Projet sur lequel William Friedkin eut une liberté totale, alors auréolé des succès de L’exorciste et French Connection, Sorcerer reprend la trame du Salaire de la peur, roman de Georges Arnaud déjà transposé à l’écran de façon magistrale par Henri-Georges Clouzot. Le long métrage s’ouvre sur les parcours respectifs de quatre hommes obligés de quitter leur pays pour des raisons distinctes avant de nous emmener au cœur de la République dominicaine pour un voyage en camion intense et mystique.
Kassem (Amidou) est un palestinien qui a commis un attentat à Jérusalem. Nilo (Francisco Rabal) est un tueur à gages mexicain qui cherche à rejoindre Managua. Scanlon (Roy Scheider) est une petite frappe new-yorkaise forcée de fuir un parrain local après avoir braqué sa paroisse. Enfin, Manzon (Bruno Cremer) est un banquier français qui échappe à la prison pour spéculation.
Dans la première partie, Friedkin fait le portrait de ces quatre hommes et expose leurs motivations. En quelques séquences, le spectateur pénètre dans les événements qui amènent leur vie à un véritable tournant. N’ayant pas encore perdu l’espoir, nous ne pouvons imaginer le désenchantement qui les animera par la suite. Le cinéaste dévoile ses enjeux à travers des ambiances radicalement différentes que ce soit par leur géographie, leur contexte mais surtout leur photographie et leur montage.
Après nous avoir immergés dans les rues Jérusalem, le milieu de la pègre new-yorkaise ou les beaux quartiers parisiens avec énergie, le réalisateur nous plonge dans la pauvreté, l’humidité et l’insécurité d’une dictature militaire.
Le point de rencontre de ces anti-héros est un village situé en Amérique centrale, une cuvette poisseuse au climat étouffant. Les gros plans sur les visages crasseux des acteurs, sur les murs recouverts d’affiches de propagande et la présentation de la vie du village s’enchaînent. La peinture de cette enfer oppresse le spectateur. La façon de filmer les conditions de travail fait écho à la volonté de Friedkin de lutter contre les intérêts de l’une des sociétés de production de l’œuvre, Gulf + Western, qu’il accuse d’exploiter les ressources de la République dominicaine.

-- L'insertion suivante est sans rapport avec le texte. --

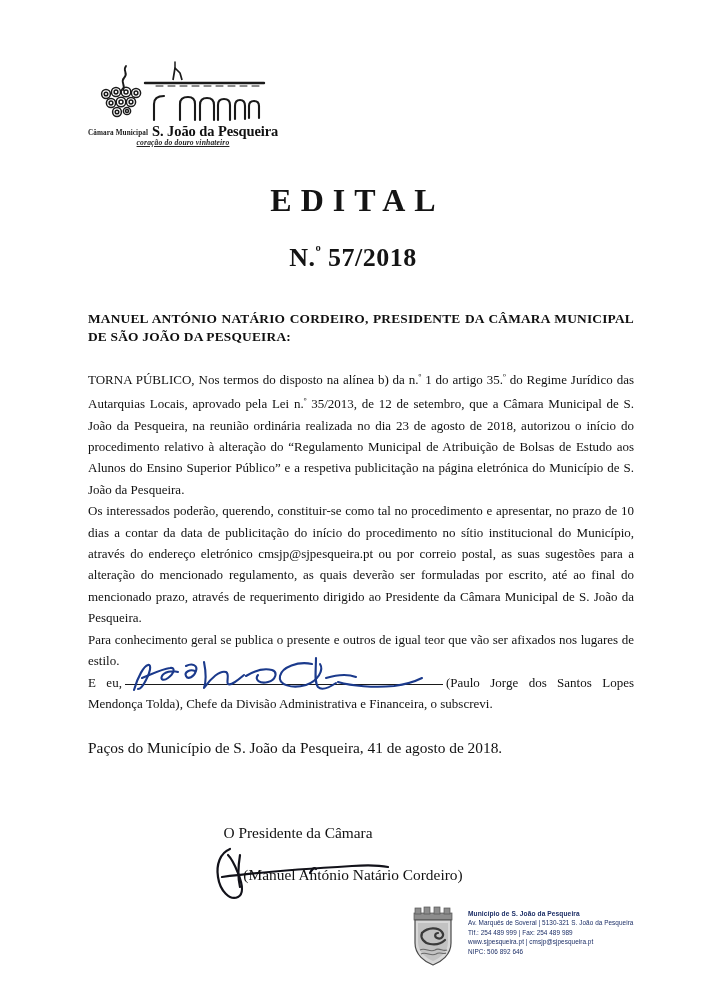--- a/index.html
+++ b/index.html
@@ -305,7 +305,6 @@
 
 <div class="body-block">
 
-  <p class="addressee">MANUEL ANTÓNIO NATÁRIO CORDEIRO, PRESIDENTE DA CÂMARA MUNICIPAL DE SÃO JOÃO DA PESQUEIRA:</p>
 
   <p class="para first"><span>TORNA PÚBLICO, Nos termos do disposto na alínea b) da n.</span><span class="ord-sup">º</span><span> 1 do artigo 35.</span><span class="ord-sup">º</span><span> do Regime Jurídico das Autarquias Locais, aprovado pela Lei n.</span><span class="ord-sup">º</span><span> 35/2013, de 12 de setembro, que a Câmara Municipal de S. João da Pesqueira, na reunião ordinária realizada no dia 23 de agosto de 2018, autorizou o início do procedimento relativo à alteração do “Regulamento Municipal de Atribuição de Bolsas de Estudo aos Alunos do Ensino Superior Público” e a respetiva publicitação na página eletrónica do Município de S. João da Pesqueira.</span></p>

Sorcerer prend aux tripes pour d’autres raisons dans sa deuxième partie et propose l’un des suspenses les plus réussis du septième art. Ayant accepté leur sort, les quatre hommes désabusés sont prêts à effectuer n’importe quelle mission pour quitter le village, comme celle de transporter deux camions remplis de nitroglycérine sur une distance de 350 kilomètres. Cinéaste engagé et radical, William Friedkin mit trois mois pour tourner l’une des séquences charnières où les véhicules traversent un pont secoué par le vent et la pluie.
Chaque décision a une importance capitale et le danger de mort est palpable. Le spectateur sent les acteurs à bout de nerfs et le montage ne l’épargne en rien. Le réalisateur souligne chaque mouvement brusque, chaque roue bloquée et le relâchement n’apparaît qu’à l’arrivée du générique. Aussi infortunés que dans la version de Clouzot, les protagonistes portés par des comédiens impériaux ne se battent pas pour survivre mais repoussent uniquement l’arrivée de la mort.
Prisonniers d’une nature déchaînée qui a déjà scellé leur sort, les personnages luttent contre la folie qui prend progressivement le pas sur leurs efforts et leur solidarité. La mise en scène s’adapte aux états qu’ils traversent et fait de Sorcerer un film emblématique du Nouvel Hollywood. Tout comme Michael Cimino sur La Porte du Paradis ou Francis Ford Coppola sur Apocalypse Now, William Friedkin vint à bout de son projet en risquant sa carrière mais surtout sa vie et celle de ses partenaires. Il ressort ainsi du long métrage un sentiment viscéral d’acharnement et une peur constante qui ne l’empêchent pas de s’imposer comme un chef d’œuvre formel.